• [Excerpted text]

• • • • •

I am trying to find overlapping periods for a data frame with two identifiers, which differs from the other questions which have been asked on this topic where overlapping observations had to be counted for only one identifier.
In my data frame, every transaction has a unique ID and every firm which is transacted in has a unique firm identifier. I am trying to find overlapping periods per firm identifier, counted per transaction ID.
I used the code from @Waldi to create this reproducible example, found in this topic (I only added a firm identifier or "FirmID" to the sample data frame):
Code to create a similar dataset:
library (data.table)
size = 1e5
df <- data.frame(
ID = sample(1:round(size / 5, 0)),
FirmID = sample(1:20000),
period = sample(c(5,10,30,45), size, replace = TRUE),
start = sample(seq(
as.Date('1999/01/01'), as.Date('2000/01/01'), by = "day"
), size, replace = TRUE)
) %>% mutate(end = start + period)
The code to find overlapping periods:
dt <- data.table(df, key = c("start", "end"))[, `:=`(row = 1:nrow(df))]
setkey(dt,FirmID,start,end)
foverlaps(dt,dt,by.x=c("FirmID","start","end"),by.y=c("FirmID","start","end"))[
,.(noverlap=.N),by=.(FirmID,row)][
,.(overlap = max(noverlap>1)),by=FirmID][
,.(n=.N),by=.(overlap)][
,pct:=n/sum(n)][]
The only problem with this code, is that it displays the number of overlapping firms, instead of the number of overlapping transactions within a firm identifier.
overlap n pct
1: 0 5333 0.26665
2: 1 14667 0.73335
How can this code be altered for overlapping transaction IDs within a firm identifier? One change I made myself did not yield satisfactory results:
setkey(dt,FirmID,start,end)
foverlaps(dt,dt,by.x=c("FirmID","start","end"),by.y=c("FirmID","start","end"))[
,.(noverlap=.N),by=.(ID,row)][
,.(overlap = max(noverlap>1)),by=ID][
,.(n=.N),by=.(overlap)][
,pct:=n/sum(n)][]
overlap n pct
1: 0 5333 0.26665
2: 1 14667 0.73335

• • • • •

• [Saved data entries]
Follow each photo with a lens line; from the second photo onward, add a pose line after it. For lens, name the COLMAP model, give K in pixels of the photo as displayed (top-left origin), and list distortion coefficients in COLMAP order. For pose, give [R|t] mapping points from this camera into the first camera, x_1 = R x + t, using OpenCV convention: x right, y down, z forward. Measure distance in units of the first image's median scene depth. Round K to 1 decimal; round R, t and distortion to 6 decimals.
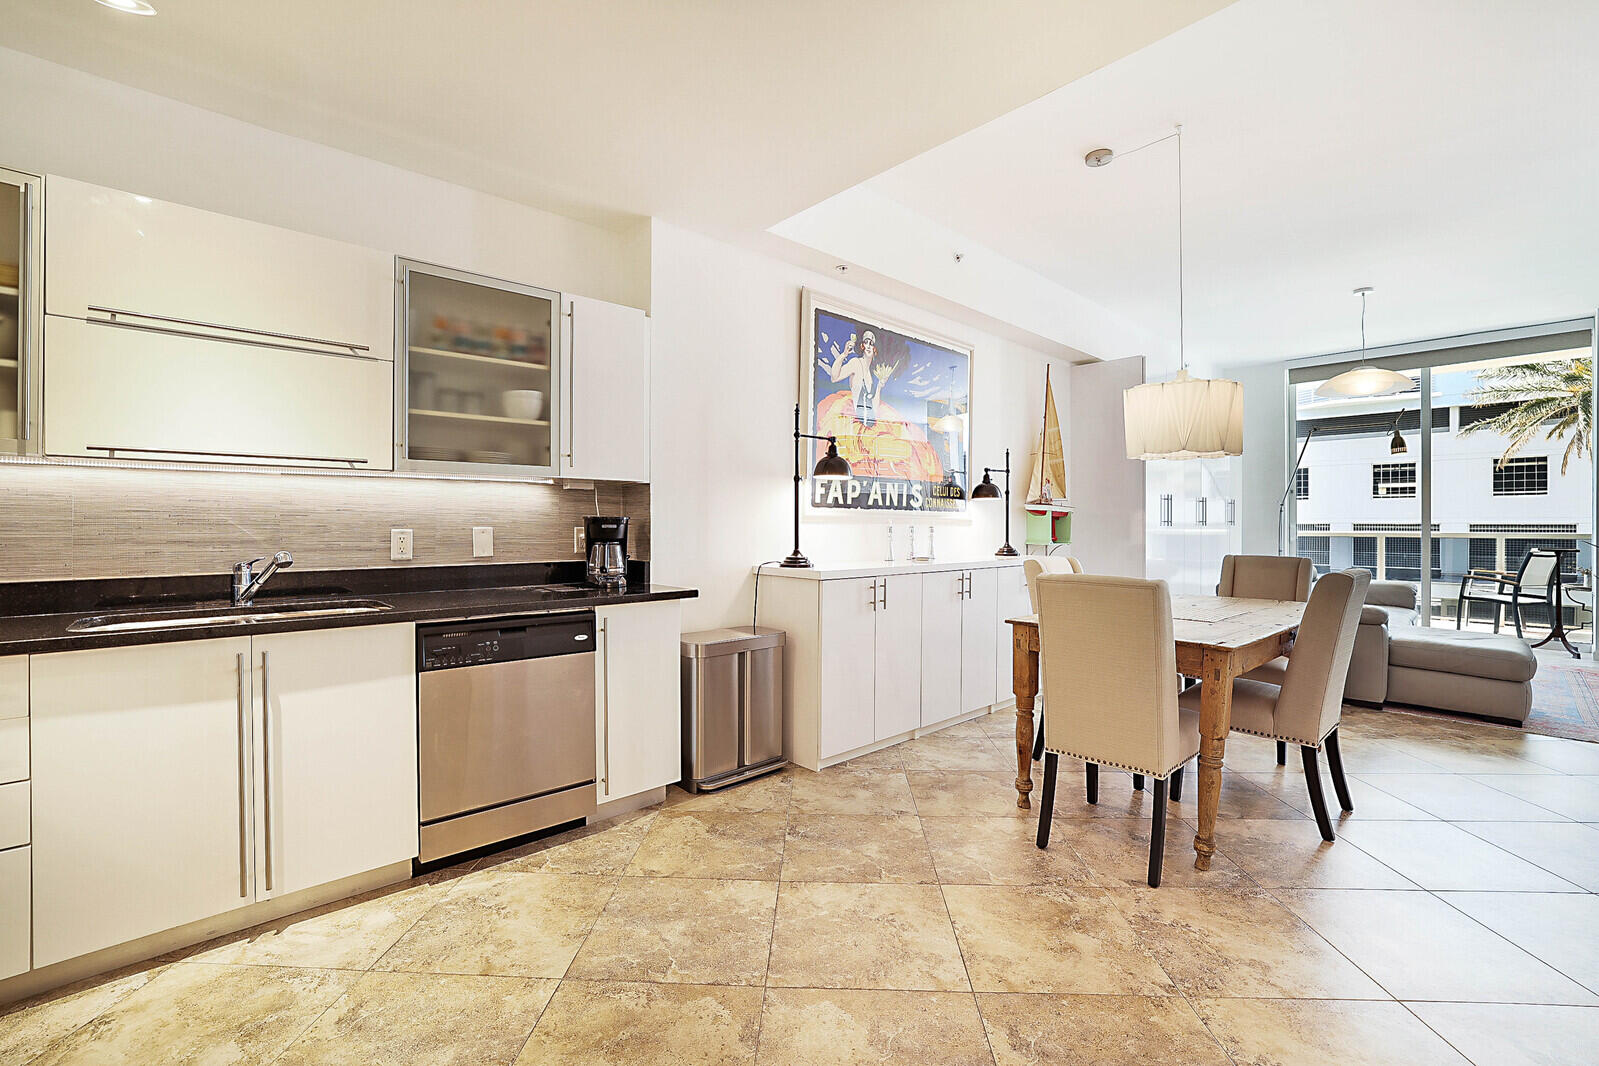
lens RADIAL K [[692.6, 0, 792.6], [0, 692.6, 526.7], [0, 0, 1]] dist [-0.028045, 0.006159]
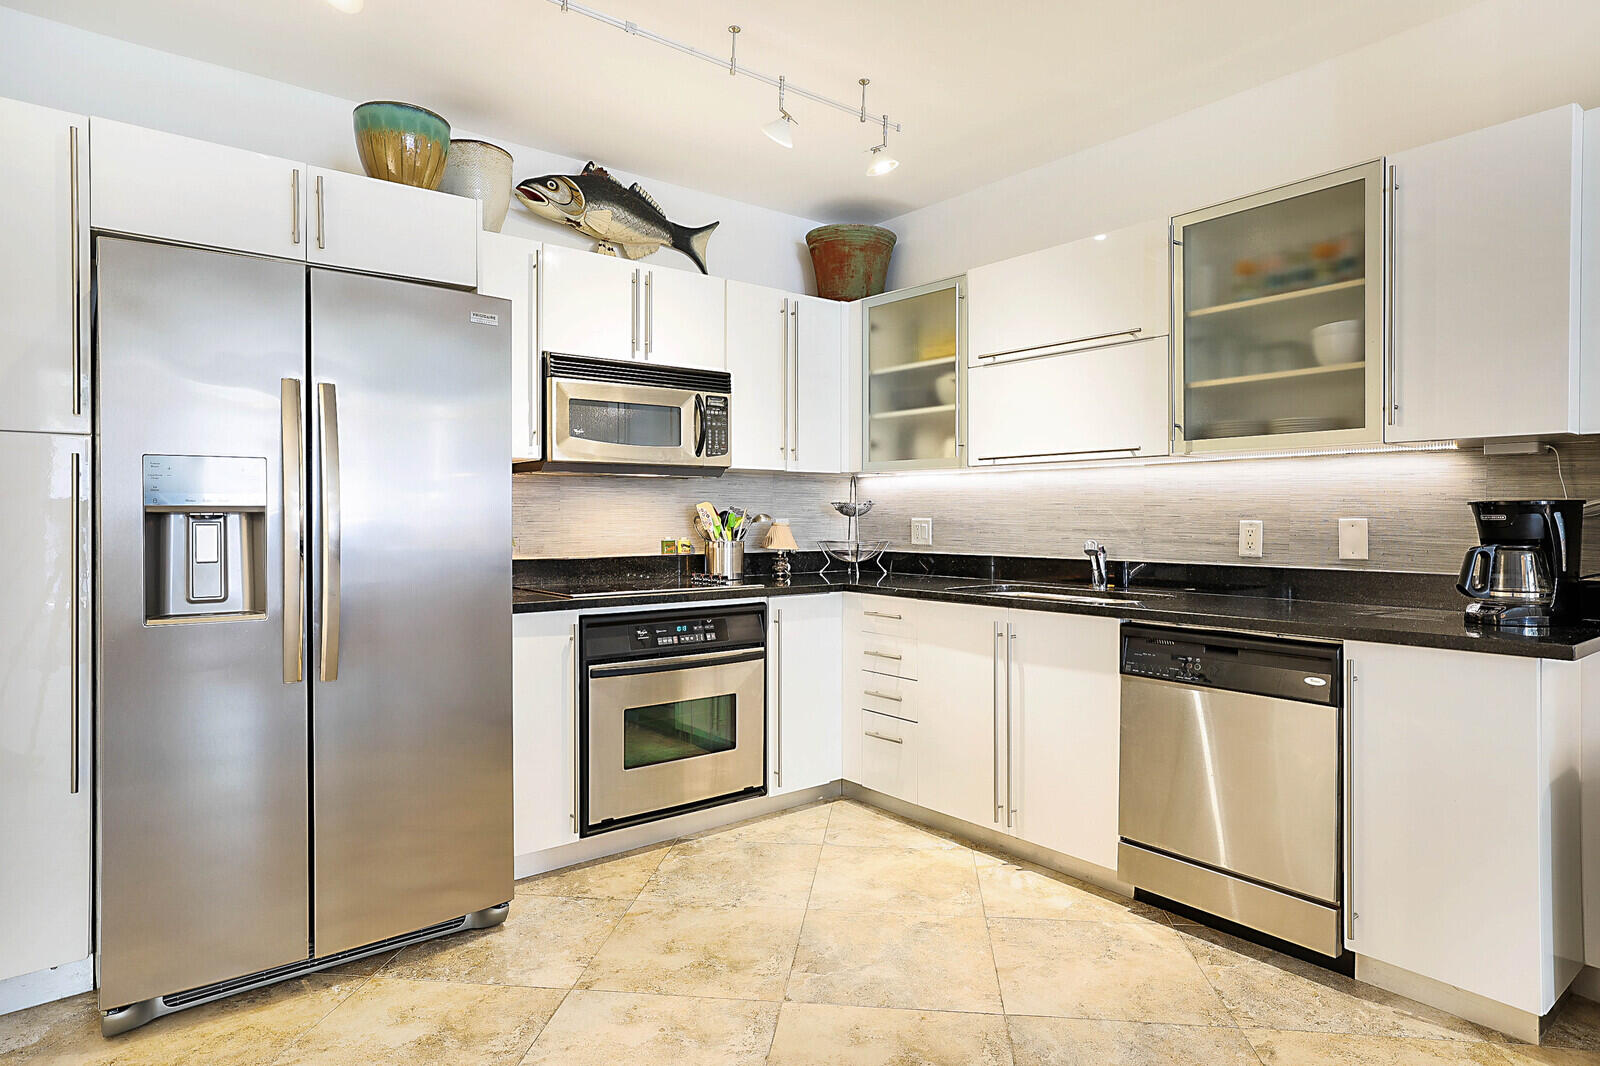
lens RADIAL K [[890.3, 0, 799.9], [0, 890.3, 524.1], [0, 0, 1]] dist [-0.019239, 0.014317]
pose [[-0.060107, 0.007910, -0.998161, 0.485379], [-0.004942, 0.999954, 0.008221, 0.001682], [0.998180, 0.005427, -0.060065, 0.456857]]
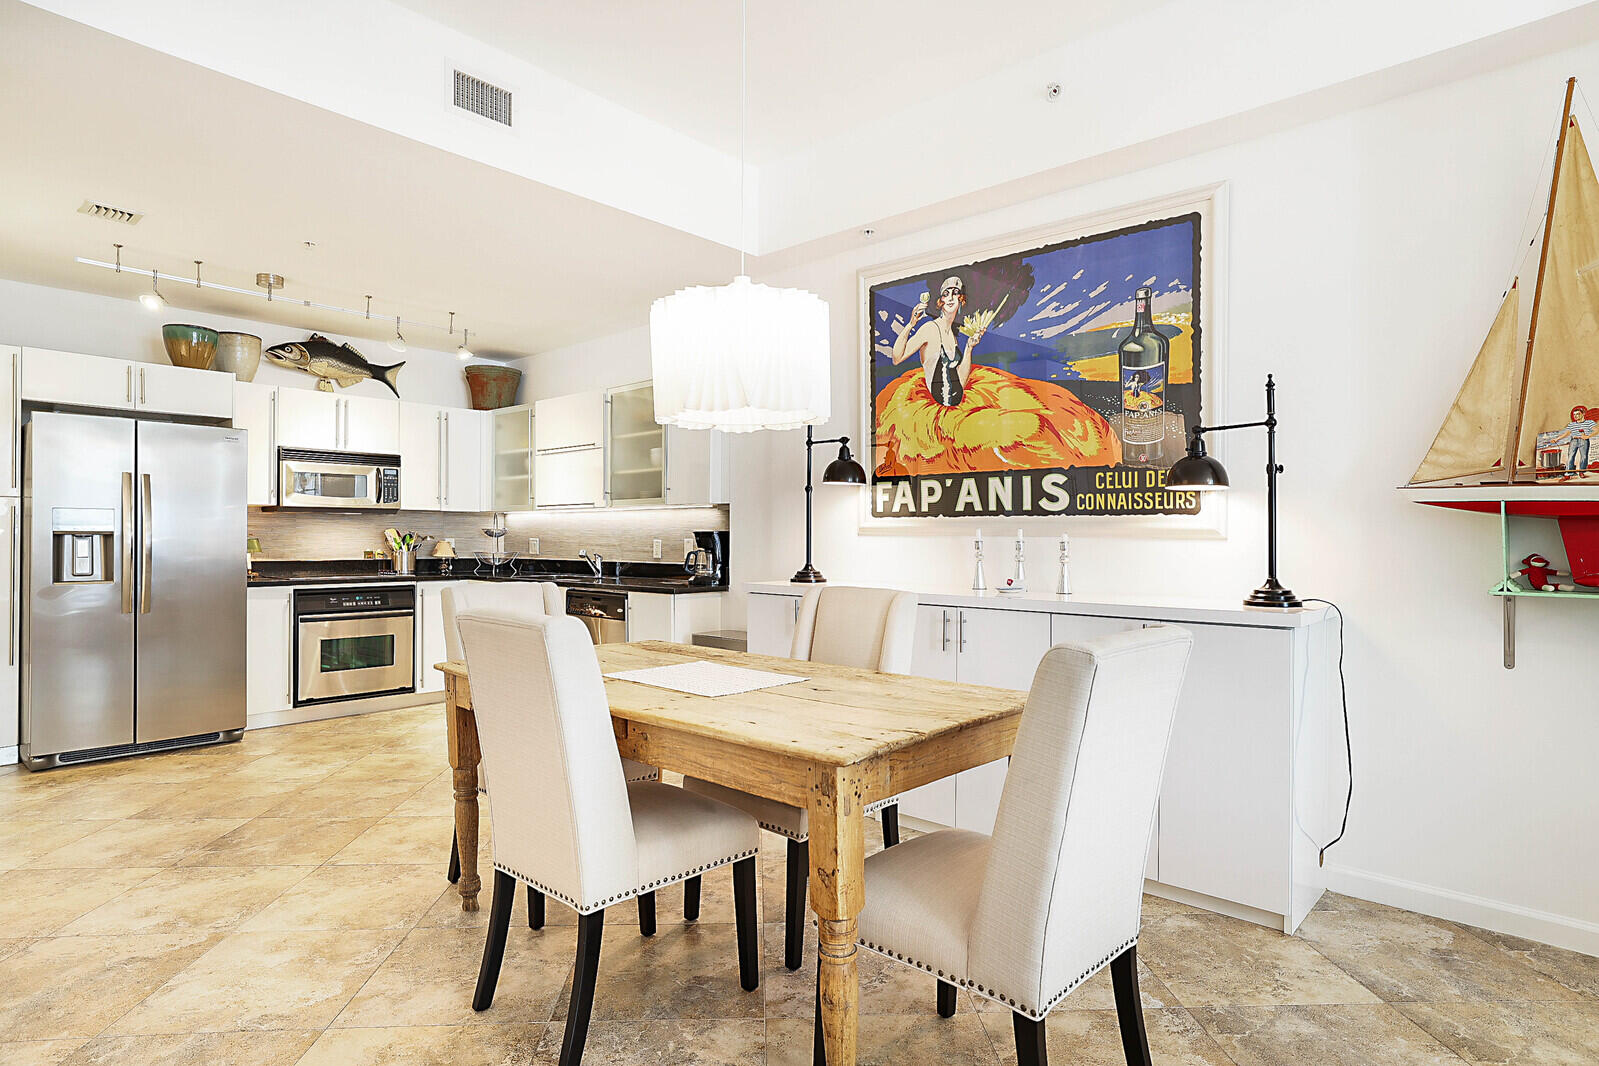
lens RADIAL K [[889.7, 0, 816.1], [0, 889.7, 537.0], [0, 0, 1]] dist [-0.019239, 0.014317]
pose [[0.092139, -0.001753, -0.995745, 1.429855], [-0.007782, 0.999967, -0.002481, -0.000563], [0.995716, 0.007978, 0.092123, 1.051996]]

• • • • •

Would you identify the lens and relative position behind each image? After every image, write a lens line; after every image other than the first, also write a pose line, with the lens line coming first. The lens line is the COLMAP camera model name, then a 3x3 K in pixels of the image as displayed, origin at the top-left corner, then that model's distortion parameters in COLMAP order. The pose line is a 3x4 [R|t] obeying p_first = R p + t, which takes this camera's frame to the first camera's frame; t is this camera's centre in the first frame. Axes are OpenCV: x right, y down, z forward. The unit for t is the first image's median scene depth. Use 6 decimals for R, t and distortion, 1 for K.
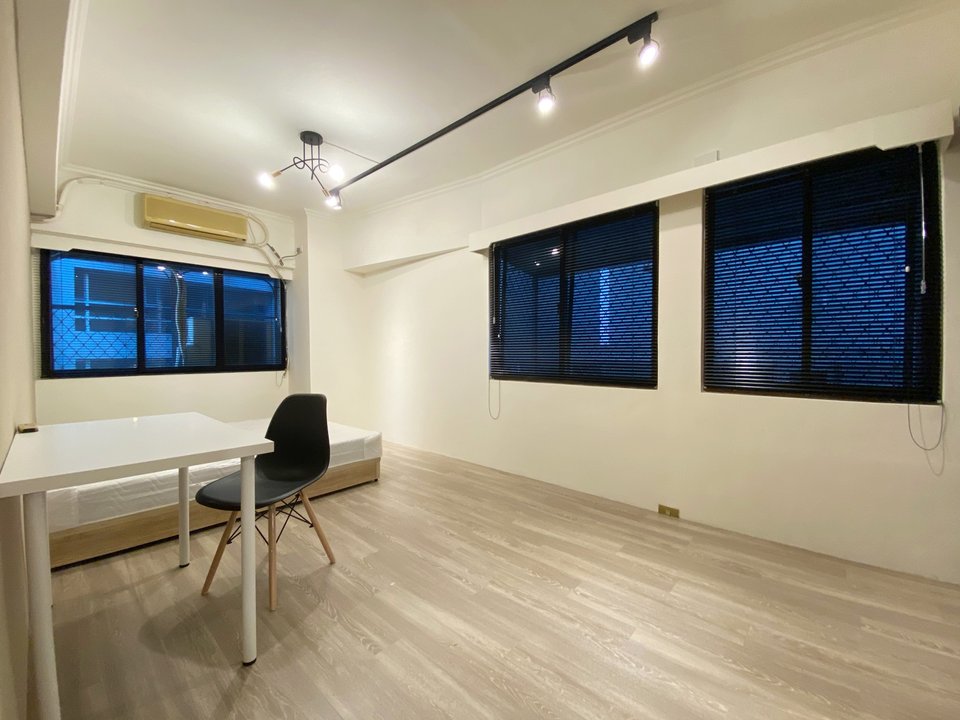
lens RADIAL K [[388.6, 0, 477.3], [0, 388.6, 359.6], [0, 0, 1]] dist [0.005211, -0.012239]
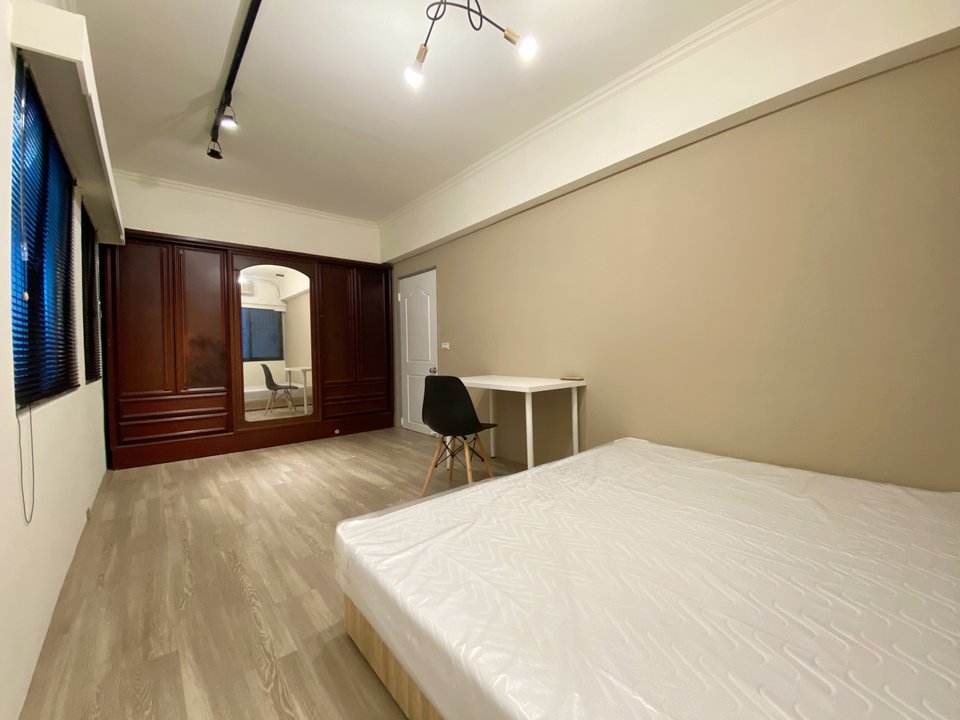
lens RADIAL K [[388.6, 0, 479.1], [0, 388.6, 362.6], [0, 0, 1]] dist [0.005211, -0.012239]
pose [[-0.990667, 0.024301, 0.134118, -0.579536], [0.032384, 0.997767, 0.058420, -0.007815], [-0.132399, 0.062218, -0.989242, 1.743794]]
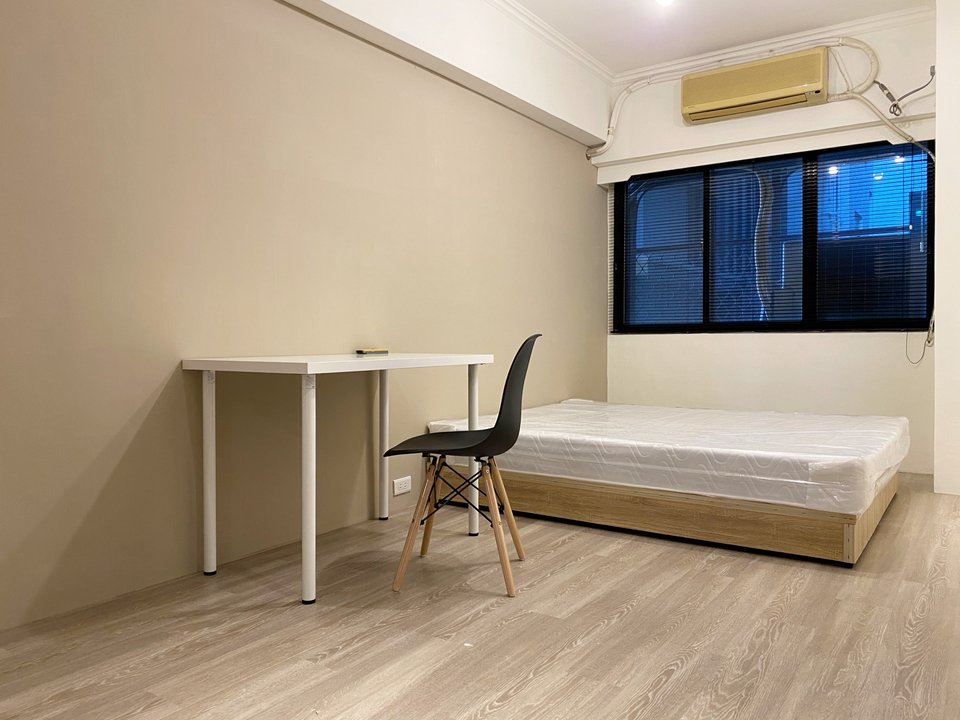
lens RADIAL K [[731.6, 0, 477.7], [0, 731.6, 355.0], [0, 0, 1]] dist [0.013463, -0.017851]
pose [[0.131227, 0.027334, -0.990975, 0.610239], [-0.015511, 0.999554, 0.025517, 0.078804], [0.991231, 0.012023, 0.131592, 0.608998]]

• • • • •

• [Task item]
Answer these questions about the forum post on overlapping periods:
(a) Whose code did the writer use to build the reproducible example?
(b) What did the writer add to the sample data frame?
(c) According to the writer, what does the original code display instead of the number of overlapping transactions within a firm identifier?
The entries are material separate from the forum post about overlapping periods.

• [Written response]
(a) @Waldi
(b) A firm identifier, "FirmID"
(c) The number of overlapping firms